» Problem to solve
If a line of the material contains "California", copy it.

» Stored data

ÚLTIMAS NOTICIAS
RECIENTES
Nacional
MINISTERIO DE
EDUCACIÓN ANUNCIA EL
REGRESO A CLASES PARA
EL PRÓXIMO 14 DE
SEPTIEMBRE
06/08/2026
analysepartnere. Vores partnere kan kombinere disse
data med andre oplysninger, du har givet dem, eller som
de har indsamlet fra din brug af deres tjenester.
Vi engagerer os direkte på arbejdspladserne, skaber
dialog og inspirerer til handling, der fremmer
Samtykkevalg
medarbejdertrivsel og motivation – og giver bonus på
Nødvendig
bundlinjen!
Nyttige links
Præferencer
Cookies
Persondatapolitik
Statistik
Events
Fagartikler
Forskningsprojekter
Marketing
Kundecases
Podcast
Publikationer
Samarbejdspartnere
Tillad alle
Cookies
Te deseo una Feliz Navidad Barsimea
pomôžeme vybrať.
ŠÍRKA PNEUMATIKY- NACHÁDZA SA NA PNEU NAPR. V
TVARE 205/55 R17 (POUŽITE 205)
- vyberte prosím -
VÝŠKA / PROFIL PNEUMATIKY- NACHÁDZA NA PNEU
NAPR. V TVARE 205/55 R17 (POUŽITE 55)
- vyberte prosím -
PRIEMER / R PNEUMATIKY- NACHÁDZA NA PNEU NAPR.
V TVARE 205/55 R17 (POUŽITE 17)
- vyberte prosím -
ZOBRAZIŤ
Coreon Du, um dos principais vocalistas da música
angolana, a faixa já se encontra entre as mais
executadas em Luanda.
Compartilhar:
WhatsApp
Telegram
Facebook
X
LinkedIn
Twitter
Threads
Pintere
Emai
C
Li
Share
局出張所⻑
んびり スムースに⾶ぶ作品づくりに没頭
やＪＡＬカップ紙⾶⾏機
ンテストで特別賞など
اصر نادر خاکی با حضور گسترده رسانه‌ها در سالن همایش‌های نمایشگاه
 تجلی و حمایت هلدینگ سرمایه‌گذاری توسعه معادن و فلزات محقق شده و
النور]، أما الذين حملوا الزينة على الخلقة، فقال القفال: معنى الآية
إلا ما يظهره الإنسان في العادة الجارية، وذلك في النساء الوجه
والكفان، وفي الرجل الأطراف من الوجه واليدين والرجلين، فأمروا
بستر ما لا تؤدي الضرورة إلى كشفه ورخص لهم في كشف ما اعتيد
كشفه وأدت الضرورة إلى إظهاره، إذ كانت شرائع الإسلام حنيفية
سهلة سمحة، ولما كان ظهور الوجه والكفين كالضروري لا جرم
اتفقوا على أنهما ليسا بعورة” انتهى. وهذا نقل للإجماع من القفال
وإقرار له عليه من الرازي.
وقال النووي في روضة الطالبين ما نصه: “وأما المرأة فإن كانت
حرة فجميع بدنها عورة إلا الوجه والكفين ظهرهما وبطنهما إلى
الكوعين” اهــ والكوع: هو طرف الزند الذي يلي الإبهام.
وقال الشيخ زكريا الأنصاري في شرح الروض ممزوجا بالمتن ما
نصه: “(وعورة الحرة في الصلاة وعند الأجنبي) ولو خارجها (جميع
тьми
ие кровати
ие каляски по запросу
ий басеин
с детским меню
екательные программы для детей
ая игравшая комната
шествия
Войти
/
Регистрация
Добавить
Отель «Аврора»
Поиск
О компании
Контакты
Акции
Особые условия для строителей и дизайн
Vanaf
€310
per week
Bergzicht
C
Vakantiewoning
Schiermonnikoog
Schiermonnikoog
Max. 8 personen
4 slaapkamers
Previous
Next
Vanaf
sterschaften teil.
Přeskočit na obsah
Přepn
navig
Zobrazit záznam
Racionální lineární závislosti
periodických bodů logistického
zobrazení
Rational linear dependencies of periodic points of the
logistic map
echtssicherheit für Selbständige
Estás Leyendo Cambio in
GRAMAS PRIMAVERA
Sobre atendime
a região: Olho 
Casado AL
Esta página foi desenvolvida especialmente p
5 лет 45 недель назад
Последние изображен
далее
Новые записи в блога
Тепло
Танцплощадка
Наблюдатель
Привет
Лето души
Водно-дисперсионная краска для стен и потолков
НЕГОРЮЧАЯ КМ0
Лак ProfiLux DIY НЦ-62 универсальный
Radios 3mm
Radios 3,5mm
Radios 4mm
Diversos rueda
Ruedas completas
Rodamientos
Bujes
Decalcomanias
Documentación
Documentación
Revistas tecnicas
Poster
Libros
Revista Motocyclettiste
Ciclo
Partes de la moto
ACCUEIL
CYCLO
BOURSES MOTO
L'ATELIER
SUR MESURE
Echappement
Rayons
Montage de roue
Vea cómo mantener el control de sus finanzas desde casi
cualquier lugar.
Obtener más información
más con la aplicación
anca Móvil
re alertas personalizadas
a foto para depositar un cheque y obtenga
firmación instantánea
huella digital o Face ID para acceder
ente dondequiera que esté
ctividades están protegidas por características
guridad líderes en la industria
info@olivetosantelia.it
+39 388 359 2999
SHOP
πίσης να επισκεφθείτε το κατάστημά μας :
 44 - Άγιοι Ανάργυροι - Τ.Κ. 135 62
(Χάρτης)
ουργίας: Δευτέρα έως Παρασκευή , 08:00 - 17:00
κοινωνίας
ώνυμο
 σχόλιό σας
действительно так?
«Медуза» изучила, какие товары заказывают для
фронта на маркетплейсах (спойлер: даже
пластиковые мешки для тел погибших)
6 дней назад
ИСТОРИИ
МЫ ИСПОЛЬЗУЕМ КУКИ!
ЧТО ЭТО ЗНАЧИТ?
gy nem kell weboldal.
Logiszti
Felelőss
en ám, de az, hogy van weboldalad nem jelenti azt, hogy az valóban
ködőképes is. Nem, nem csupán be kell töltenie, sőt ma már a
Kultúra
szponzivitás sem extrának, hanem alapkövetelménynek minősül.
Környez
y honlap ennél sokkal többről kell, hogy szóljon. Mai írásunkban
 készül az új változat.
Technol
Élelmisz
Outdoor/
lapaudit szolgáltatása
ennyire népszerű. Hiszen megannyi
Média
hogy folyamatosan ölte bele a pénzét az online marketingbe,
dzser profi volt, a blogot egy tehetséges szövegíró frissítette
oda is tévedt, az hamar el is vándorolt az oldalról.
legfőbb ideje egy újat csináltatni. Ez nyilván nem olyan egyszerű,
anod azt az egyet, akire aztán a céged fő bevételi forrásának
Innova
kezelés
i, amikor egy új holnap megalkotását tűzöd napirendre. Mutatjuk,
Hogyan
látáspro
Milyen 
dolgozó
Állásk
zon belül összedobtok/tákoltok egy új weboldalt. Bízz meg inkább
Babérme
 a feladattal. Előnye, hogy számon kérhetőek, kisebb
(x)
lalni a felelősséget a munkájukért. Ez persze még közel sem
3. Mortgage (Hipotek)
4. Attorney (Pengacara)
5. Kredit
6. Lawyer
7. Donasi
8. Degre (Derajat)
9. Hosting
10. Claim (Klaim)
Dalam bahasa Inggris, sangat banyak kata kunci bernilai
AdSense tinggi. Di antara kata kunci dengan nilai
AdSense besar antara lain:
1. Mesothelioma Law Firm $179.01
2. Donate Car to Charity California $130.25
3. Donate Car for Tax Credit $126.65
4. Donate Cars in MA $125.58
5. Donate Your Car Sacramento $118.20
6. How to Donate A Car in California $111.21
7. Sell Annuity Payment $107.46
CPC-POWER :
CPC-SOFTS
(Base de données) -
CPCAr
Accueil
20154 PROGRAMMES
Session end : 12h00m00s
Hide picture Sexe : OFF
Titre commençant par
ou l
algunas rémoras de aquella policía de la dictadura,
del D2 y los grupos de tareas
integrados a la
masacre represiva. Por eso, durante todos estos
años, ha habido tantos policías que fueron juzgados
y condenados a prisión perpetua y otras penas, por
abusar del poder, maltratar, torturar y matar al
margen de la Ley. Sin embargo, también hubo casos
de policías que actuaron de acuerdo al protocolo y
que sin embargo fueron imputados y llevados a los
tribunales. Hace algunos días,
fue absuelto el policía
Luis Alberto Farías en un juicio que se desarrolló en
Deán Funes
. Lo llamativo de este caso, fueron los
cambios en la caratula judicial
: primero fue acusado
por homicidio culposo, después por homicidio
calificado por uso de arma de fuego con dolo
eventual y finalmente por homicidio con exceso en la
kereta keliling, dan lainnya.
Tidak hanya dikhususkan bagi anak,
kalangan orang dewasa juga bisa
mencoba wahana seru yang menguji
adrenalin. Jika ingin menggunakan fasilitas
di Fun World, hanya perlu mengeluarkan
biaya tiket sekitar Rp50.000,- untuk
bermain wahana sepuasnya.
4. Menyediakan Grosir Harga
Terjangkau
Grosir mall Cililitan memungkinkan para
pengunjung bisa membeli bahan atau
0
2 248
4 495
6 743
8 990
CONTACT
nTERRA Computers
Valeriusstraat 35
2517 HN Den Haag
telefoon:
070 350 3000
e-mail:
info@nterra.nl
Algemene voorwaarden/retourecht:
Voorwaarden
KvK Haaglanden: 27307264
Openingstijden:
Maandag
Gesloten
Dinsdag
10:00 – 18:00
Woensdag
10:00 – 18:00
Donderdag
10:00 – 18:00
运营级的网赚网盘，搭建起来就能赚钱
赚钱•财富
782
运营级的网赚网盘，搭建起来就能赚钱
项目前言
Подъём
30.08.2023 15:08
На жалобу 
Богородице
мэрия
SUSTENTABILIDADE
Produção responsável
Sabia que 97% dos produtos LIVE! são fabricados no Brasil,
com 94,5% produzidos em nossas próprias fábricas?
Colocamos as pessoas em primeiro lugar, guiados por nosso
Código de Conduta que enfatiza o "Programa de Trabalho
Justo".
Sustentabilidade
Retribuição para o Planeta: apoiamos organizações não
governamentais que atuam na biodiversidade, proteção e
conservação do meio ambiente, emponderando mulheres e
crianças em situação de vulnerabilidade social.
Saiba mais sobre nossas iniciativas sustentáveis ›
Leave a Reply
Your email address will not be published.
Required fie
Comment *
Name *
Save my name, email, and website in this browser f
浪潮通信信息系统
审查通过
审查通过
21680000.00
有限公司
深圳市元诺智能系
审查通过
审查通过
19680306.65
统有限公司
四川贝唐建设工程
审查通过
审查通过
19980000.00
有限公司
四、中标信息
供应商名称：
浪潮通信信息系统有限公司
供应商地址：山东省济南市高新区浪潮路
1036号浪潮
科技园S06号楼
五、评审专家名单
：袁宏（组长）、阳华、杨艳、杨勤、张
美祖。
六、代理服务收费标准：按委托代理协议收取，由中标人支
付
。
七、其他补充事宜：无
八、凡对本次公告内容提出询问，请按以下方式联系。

» Written reply
2. Donate Car to Charity California $130.25
6. How to Donate A Car in California $111.21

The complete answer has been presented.